Beet Root has its…er, roots…in a previous Best Concept winning initiative from Morrison, its plug-and-play micro-concept program designed to turn traditional cafeteria spaces into food halls by rotating a series of quality menu brands through a servery to provide variety and menu excitement. Over the past two years the company, a unit of Compass Group North America, had developed 15 popular food-hall-trend-based rotating brands through this program that were launched on a bi-monthly basis throughout its more than 800 accounts across the country.
“As the demand for and trend toward plant-based proteins continued to advance through commercial restaurants to fast casual dining we paused and thought could we put the ‘plant’ back in plant based,” explains Jeffrey Quasha, CEC, CCA, ACE, corporate executive R&D chef for Morrison, who developed and rolled out Beet Root in conjunction with Kevin Dorr, Morrison’s vice president of retail solutions. “Could we takeover an entire station in our cafes with just an on-trend plant-based pop up that was packed with flavor, easy to execute, features IDP Produce and uses 100% of the vegetable—that is, ‘root to stem’—so there is no waste? The answer was an astounding yes!”
Beet Root was developed by Morrison Healthcare’s R&D team to supplement the company’s rotating micro-concept program with plant-based offerings.

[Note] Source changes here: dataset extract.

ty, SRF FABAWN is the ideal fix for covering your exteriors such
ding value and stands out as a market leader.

Quasha and the Morrison retail R&D team actually ended up creating six vegetable brands that featured vegetables ranging from not just beets but other nutritious veggies such as carrots and cauliflower. Beet Root launched in November of 2019 at Roper Saint Francis Hospital in Summerville, S.C. and then went live in over 850 accounts across the United States. Beet Root and the other vegetable brands will also be anchoring a new Food Hall concept that launched earlier this year at the Mayo Clinic and is headlining veg-forward stations throughout the Kaiser System on the West Coast.

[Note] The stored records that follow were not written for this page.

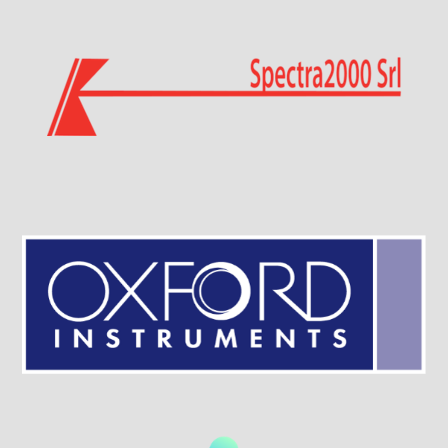
Visit Sponsor Page
Visit Sponsor Page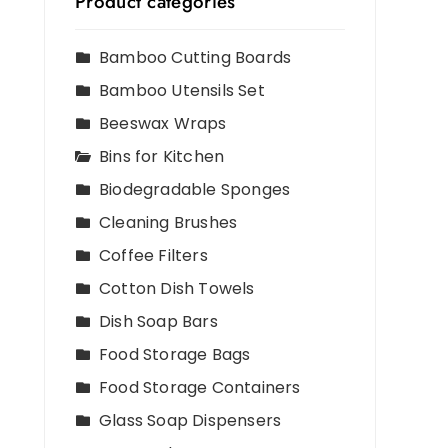
Product categories
Bamboo Cutting Boards
Bamboo Utensils Set
Beeswax Wraps
Bins for Kitchen
Biodegradable Sponges
Cleaning Brushes
Coffee Filters
Cotton Dish Towels
Dish Soap Bars
Food Storage Bags
Food Storage Containers
Glass Soap Dispensers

Beet Root from inception to adoption had an R&D cost of $4,000, with marketing costs around $2000 and in-unit kit costs of $150. Morrison also produced training videos for the concept on how to roast and peel beets and an in-unit time lapse video on how to stage and set the stations.
Quasha reports receiving a call early in Beet Root’s rollout from a Morrison associate who said that he had peeled beets for eight straight hours trying to keep up with the demand of the Beet Root Station, a personal testimonial that supports statistical data showing rotating brands such as Beet Root produce on average a 34% increase in day part sales over the previous year data.
“Still, we didn’t initially design Beet Root or any of the vegetable brands with the intention that they would be huge profit boosters,” Quasha stresses. “We felt that we needed to demonstrate the power of the plant by delivery an amazing product that was not only nutritional, but environmentally and socially responsible. To us that was right thing to do not only for our staff but also for customers and clients.”
Roasted beet and grain salad using the beet greens as a base, one of the dishes served at Morrison’s Beet Root station concept.
Beet Root was also supported with a social media campaign on Instagram using the #eatitupmhc hashtag that allowed the retail marketing team to receive instant feedback from the field to judge the accuracy and success of the program.
“Powered by WellPower [Morrison’s wellness and sustainability platform], we’ve developed a root to stem concept that helps take advantage of all the goodness beets have to offer,” Quasha says. “The stalks, leaves, stems and skins provide distinct textures and tastes to each recipe.”
Recipes featured through the concept range from a roasted beet and goat cheese grilled cheese and greens melt and a restaurant-style citrus segment and roasted beet and grain salad using the beet greens as a base to a green falafel naan featuring roasted beet hummus and a roasted beet hummus and toasted naan appetizer that utilizes the tops and bottoms of the roasted beets.
The recipes were designed initially to target the vegetarian, flexitarian, paleo, cross fitter, whole sum and veggie loving crowd, Quasha says. “We wanted to tear down the stereotype of a typical restaurant veggie plate that included whatever vegetables the chef featured that day plus mashed potatoes. Taking a huge step out of box and putting the plant back in plant based is not only the right thing to do nutritionally but also for the environment,” he adds. The risk of creating and launching an all-vegetable, no protein food hall style concept that is root to stem is truly news and noteworthy and just right. Not to mention, we’re doing our part to help reduce food waste by utilizing every part of the produce. There’s a reason for everyone to hop on the beet bus!”